The Ndrangheta, the branch of the Italian mafia rooted in the region of Calabria, is the world’s leader in drug smuggling, the head of Italy’s police force, Antonio Manganelli, says.
In recent years, a string of police operations in northern Italy and the 2007 execution-style slayings of six suspected clan affiliates in Duisburg, Germany, have exposed the extent to which the Ndrangheta has expanded beyond its Calabrian base.
It is “today perhaps the strongest, the most present (organised crime force) in the field of drugs, I can confirm that,” Manganelli said during a press conference in Rome with Interpol Secretary General Ronald Noble.
“Calabrian groups are thought to be the strongest,” Manganelli insisted, noting that he could not confirm whether they controlled 60 per cent of the world’s cocaine market, as a journalist had asked.

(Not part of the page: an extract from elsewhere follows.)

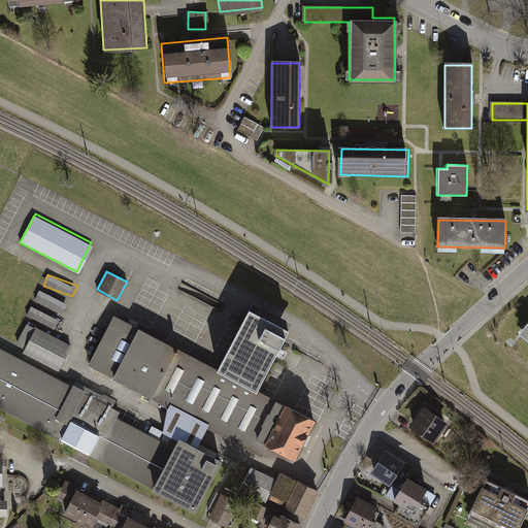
[(65,310),(69,300),(39,291),(36,302),(65,310)]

Underscoring the concerns about the Ndrangheta, Prime Minister Mario Monti’s government later on Tuesday adopted an emergency decree, removing from office the local administration in Reggio Calabria, the regional capital of Calabria, because of mafia infiltration concerns.

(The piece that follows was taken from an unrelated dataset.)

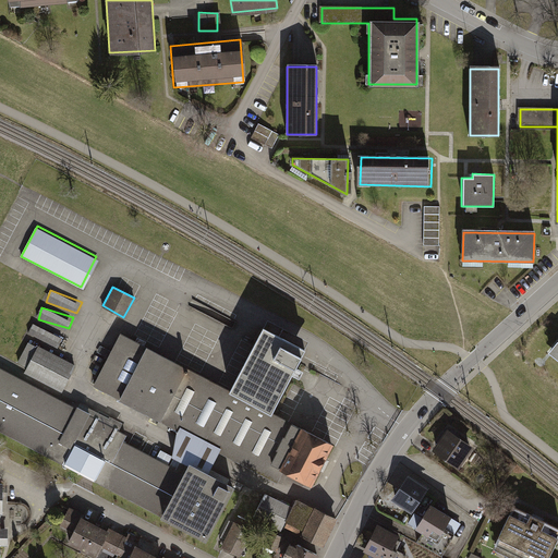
[(29,334),(60,347),(64,336),(34,324),(29,334)]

It was the first time that such a decision was imposed on a provincial capital, Interior Minister Anna Maria Cancellieri said, speaking about the “contiguity” between Ndrangheta circles and the local centre-right administration, elected in 2011.
Noble was in Rome to prepare an Interpol general assembly for November 5-8 in the Italian capital.
He said the event would be preceded by a meeting of interior ministers from more than 100 countries to discuss global security and anti-terrorism.